Amphiphilic Poly(amino acid) Copolymers based Xenon Solubility Enhancer for Intravenous Anesthetic

Abstract

Intravenous xenon anesthetic was designed and amphiphilic poly(amino acid)s are selected for xenon solubility enhancer in water. Developing intravenous xenon anesthetic can reduce the loss of xenon gas during the inhalational anesthesia and prevent embolism problem by constructing stable xenon delivery system. Amphiphilic poly(amino acid) copolymers can form self-assembled aggregates in the aqueous solution and xenon could dissolve in hydrophobic domains of aggregates. The N-carboxyanhydrides (NCA) form of α-amino acids was successfully synthesized by Fuchs-Farthing method using triphosgene. Poly(L-lysine)-b-poly(L-leucine)s with three different block ratio (1:1), (1:2), (2:1) were synthesized by ring opening polymerization initiating with hexylamine. And $PEG_{2000}-b-poly(L-leucine)$, $PEG_{5000}-b-poly(L-leucine)$, $PEG_{2000}-b-poly(L-valine)$, $PEG_{2000}-b-poly(L-alanine)$ were synthesized by using mPEG-NH_2 as a macro initiator.

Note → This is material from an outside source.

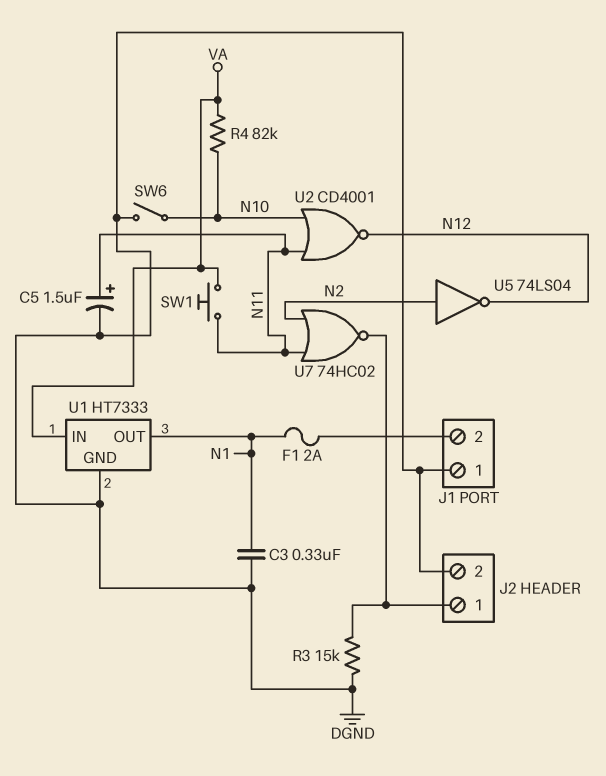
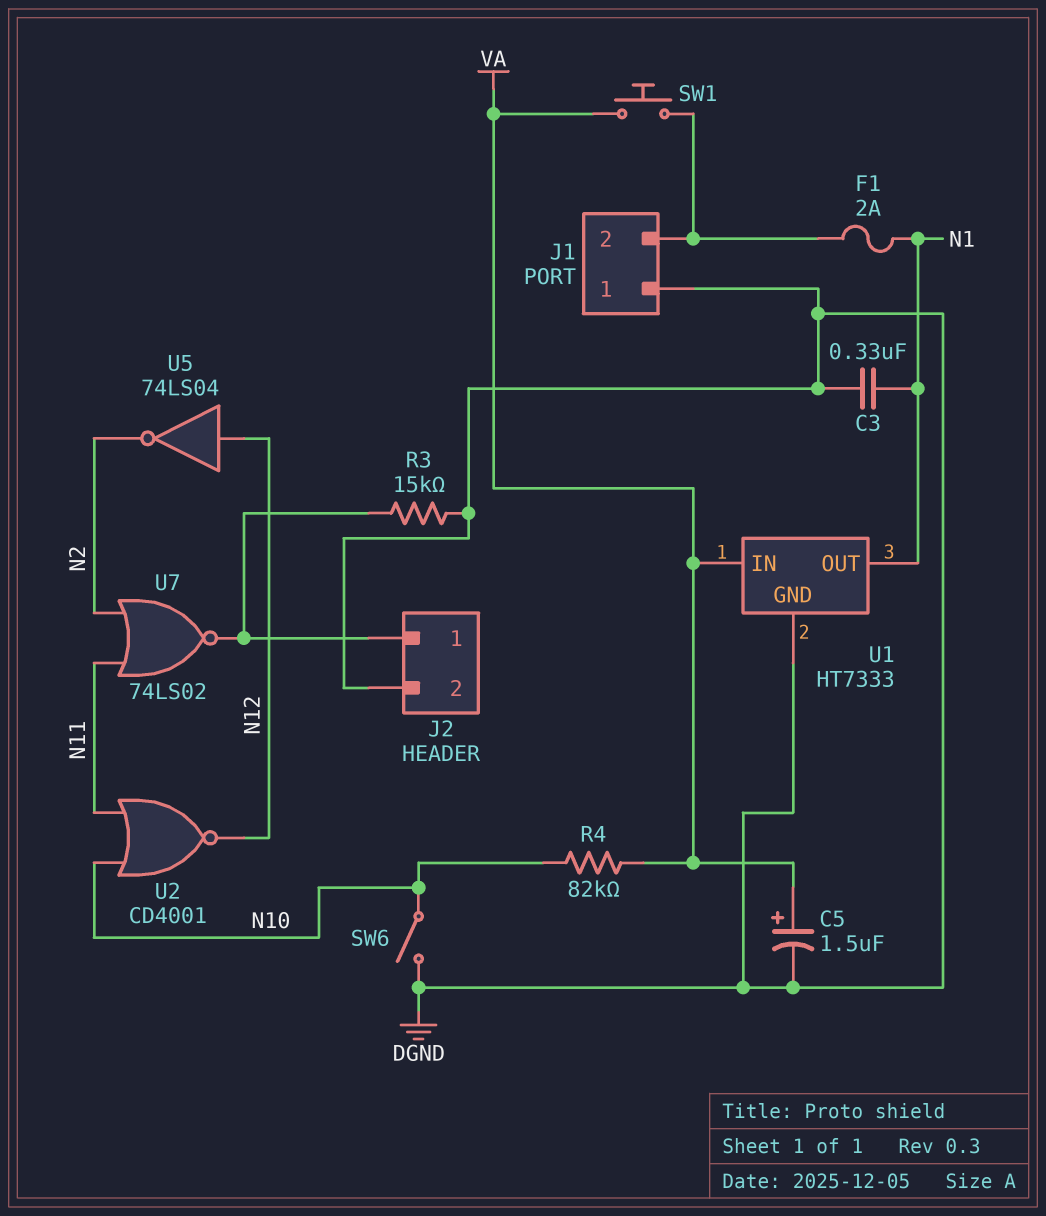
C5: 1.5uF (plus N11, minus DGND) -> 1.5uF (plus VA, minus DGND)
SW1: button (N11, VA) -> button (J1/2, VA)
U5: NOT 74LS04 (in N2, out N12) -> NOT 74LS04 (in N12, out N2)
U7: NOR 74HC02 (in N2, in N11, out J2/1) -> NOR 74LS02 (in N2, in N11, out J2/1)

The amphiphilic poly(amino acid) copolymers self-aggregates were characterized by measurement of critical aggregation concentration (CAC), size distribution measurement with dynamic light scattering (DLS) and the morphologies of self-aggregates were observed by transmission electron microscopy (TEM) images. The xenon solubility measuring experimental apparatus was designed and successfully set up and tested appropriately. Among the synthesized poly(amino acid) copolymers, the most effective xenon dissolving agent was P(Lys)-P(Leu) (1:1). The xenon solubility results imply that, in the matter of dissolving xenon in water, not only the hydrophobicity of the polymer but also the solubility of the polymer in water is important factor. And the aggregates forming by hydrophobic interaction in the aqueous solution also affected dissolving and binding xenon in hydrophobic domains of aggregates.